## What is expected
Filter these records by the string "root", copying each line that holds it.

## Material shown
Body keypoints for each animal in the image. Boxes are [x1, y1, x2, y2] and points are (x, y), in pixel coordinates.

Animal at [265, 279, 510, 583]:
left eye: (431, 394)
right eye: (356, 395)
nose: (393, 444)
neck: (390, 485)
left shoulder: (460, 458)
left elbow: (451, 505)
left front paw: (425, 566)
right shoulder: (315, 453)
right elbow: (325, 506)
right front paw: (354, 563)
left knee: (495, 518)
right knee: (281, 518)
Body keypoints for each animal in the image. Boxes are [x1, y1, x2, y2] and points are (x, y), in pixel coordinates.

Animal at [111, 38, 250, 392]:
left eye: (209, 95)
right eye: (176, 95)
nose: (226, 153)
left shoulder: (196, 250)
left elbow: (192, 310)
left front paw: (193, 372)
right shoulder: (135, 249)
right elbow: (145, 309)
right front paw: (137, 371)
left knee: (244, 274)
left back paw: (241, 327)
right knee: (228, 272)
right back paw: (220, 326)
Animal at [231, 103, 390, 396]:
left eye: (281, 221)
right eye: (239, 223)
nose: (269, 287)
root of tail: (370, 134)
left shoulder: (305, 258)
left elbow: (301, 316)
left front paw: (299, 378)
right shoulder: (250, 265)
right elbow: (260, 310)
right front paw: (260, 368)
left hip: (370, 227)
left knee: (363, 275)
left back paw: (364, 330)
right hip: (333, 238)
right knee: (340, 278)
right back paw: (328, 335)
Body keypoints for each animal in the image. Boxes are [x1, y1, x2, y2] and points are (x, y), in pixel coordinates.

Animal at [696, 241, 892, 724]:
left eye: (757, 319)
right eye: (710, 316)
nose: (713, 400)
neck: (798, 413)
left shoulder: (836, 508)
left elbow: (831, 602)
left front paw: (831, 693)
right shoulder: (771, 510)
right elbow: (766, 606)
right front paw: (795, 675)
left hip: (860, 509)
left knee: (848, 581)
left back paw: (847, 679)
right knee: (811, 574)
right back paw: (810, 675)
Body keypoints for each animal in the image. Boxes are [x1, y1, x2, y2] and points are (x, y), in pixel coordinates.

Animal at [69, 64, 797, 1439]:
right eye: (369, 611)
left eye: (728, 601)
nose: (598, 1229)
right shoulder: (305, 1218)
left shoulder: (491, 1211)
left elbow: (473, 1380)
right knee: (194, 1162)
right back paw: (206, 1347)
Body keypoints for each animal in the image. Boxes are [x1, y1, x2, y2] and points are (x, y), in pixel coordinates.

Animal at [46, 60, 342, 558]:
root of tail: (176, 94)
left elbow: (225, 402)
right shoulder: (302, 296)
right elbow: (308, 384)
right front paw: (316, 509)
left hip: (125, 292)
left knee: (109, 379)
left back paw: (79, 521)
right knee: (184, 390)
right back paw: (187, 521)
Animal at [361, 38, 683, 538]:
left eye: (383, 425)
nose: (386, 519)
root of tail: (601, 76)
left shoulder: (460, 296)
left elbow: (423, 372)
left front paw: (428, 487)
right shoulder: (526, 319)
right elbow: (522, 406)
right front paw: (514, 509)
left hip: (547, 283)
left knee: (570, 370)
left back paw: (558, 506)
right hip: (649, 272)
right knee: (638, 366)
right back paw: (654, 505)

## Written answer
root of tail: (370, 134)
root of tail: (176, 94)
root of tail: (601, 76)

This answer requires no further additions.